# Spotted this at WotC's boards.



## Morrus (Jan 17, 2002)

Archetypical Messageboard Personalities: http://boards.wizards.com/rpg/ultimatebb.php?ubb=get_topic&f=139&t=000714

The guy's pretty spot on.


----------



## Coik (Jan 17, 2002)

Bah.  Mine are much better.

http://www.geocities.com/coik/tocp.html

A little out of date, but much better.


----------



## Darkness (Jan 18, 2002)

The list of the flame warriors also comes to mind here. 
(BTW, I believe it was you, Morrus, who pointed out this site months ago in Nutkinland?)


----------



## EricNoah (Jan 18, 2002)

I very honestly don't see myself on that first list.  Where is "slutty cheerleader"??


----------



## EricNoah (Jan 18, 2002)

Darkness said:
			
		

> *The list of the flame warriors also comes to mind here.
> (BTW, I believe it was you, Morrus, who pointed out this site months ago in Nutkinland?) *




Ooh, good one, Darkness formerly known as the Shadow of My Former Self.  I saw TWO that might apply!


----------



## Horacio (Jan 18, 2002)

EricNoah said:
			
		

> *I very honestly don't see myself on that first list.  Where is "slutty cheerleader"?? *




Eric, I would place you at the _Founder, high priest and spiritual beacon_ category... or maybe at the _grandson of the virtuous grandmmother_ one.


----------



## Ashtal (Jan 18, 2002)

I think I'm a combo of the Bliss Ninny and the Netiquette Nazi. 

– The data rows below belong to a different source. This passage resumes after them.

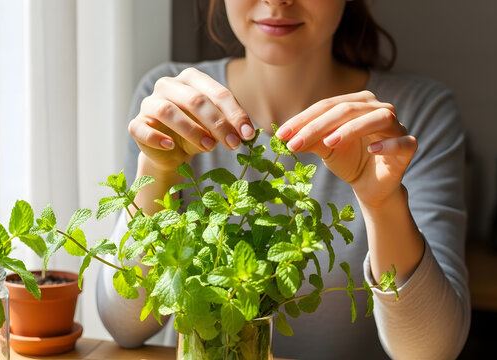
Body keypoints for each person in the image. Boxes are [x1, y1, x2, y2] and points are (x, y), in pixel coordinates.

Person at [97, 0, 470, 358]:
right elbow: (124, 326)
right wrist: (157, 167)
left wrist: (382, 202)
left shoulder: (416, 115)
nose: (278, 0)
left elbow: (431, 351)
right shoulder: (172, 101)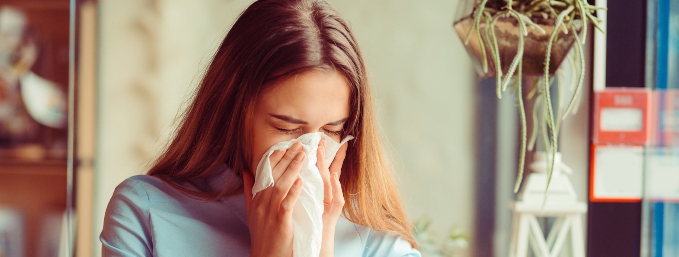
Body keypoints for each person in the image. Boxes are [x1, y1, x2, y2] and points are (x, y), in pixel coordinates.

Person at [100, 0, 420, 256]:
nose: (309, 152)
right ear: (233, 114)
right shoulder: (144, 212)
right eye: (286, 127)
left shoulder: (381, 245)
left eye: (332, 130)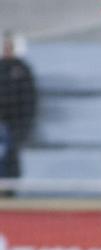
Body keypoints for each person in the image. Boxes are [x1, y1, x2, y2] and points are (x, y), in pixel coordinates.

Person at [0, 31, 37, 184]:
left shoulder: (22, 69)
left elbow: (29, 96)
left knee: (12, 154)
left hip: (16, 120)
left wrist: (25, 121)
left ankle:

I actually do have a cat on my lap, right this minute.


----------



## WSmith (Jan 18, 2002)

Now this is me, (or at least it was me before the switch. I am a newbie again with 4-5 posts.  ) Of course I don't think anyone had a post count over 5000 in EN World. )  



> The Old Soldier: This veteran has a member number below 500 and a post count above 5000. He spends most of his time discussing the "good ole days" and analyzing the trends and patterns of the boards. No matter how good your post is, he will ignore it in favor of reminiscing about the "Golden Age" of the boards.


----------



## Darkness (Jan 18, 2002)

And which flame warriors apply to you, Eric? 



			
				WSmith said:
			
		

> *Now this is me, (or at least it was me before the switch. I am a newbie again with 4-5 posts.  ) Of course I don't think anyone had a post count over 5000 in EN World. )
> 
> *



Though Piratecat and Caliban certainly  came close to 5,000.


----------